To provide linearizable reads, it is necessary to guarantee that the result of a read reflects a state that, at the moment the read is received, is at least as recent as the most recent state for which any node has returned a result (either for a read or for a write). In ChainPaxos, a node can guarantee this property by waiting for a message to loop around the entire chain, making sure that the local node is as up-to-date as any node was at the moment the message started looping around the chain.

Clients issue read operations to any replica in the chain. Upon receiving the operation, the replica locally registers that the operation depends on the lowest unseen consensus instance. For instance, if the highest instance that the replica has seen so far is 6 (regardless of it being decided or not), the read operation will depend on instance 7. Upon receiving the accept ack message to the consensus instance for which the operation depends on, the read operation is performed locally in the local committed state and the reply is sent to the client.

This trades a higher latency for the possibility of processing a read locally at any node. Under low load, write operations may be less frequent, which could delay read operations. In these cases the head of the chain issues periodic NoOP operations if no write is received, as to show to the other replicas that the head is still correct, hence the maximum latency of reads in scenarios with a low load will be controlled by the frequency of these NoOP operations.

Evaluation

Discussion

Despite all these good things going for it, ChainPaxos has a big drawback which makes it unusable for many production deployments. Do you want to make a guess at it? Stop now and think about it. I will explain it at the end of this section, so as not to spoil the answer in the immediate next paragraph.

Let's discuss the two big ideas in ChainPaxos now.

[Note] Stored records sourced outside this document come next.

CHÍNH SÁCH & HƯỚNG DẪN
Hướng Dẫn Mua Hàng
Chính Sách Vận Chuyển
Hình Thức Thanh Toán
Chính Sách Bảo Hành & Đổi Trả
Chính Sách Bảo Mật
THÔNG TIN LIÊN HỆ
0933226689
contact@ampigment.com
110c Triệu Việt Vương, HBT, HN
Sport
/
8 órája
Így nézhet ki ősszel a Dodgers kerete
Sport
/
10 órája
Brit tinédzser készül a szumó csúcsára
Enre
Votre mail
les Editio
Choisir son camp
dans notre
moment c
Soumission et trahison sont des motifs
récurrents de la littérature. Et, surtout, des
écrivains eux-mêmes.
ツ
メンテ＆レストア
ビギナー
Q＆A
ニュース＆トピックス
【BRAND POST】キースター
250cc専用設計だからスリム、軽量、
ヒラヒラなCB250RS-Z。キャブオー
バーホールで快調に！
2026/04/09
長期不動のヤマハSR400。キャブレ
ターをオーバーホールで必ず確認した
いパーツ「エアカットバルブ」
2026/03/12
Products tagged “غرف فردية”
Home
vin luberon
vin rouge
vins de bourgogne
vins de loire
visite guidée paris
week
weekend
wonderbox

The idea of overlaying slightly different communication pattern over Paxos (which is safe in any case being oblivious to the communication pattern used) is an idea that keeps on giving. In previous work, we had also used this successfully several times in the past, including the PigPaxos paper and Compartmentalized Paxos paper. It would be nice to see how PigPaxos would compare with ChainPaxos.

The local read idea of ChainPaxos is really nice. It effectively uses a barrier to figure out when it is safe for strong-consistency to reply with the read. In 2019, we had presented Paxos Quorum Reads, an asynchrony-safe non-leader read solution that improves throughput significantly. The ChainPaxos paper does not include a citation to PQR, but the barrier ideas are similar. The nice thing in ChainPaxos is it is done from a single replica, whereas PQR requires contacting a majority of replicas. On the other hand, PQR read filters out worst-case latency leveraging quorum, whereas ChainPaxos read has to incur the latency of the full chain/ring traversal and suffers from worst case latency of a slow node.

Yes, this is the big drawback which makes ChainPaxos unusable for many production deployments: worst of N nodes tail-latency. Quorum techniques are very attractive because they filter the slow nodes, and let's the system to move on with the responses of the fastest nodes. ChainPaxos uses a chain, and is bound to walk with the feet of the slowest replica in the system for reads and writes. So ChainPaxos is particularly vulnerable to gray failures and worst-case tail-latencies.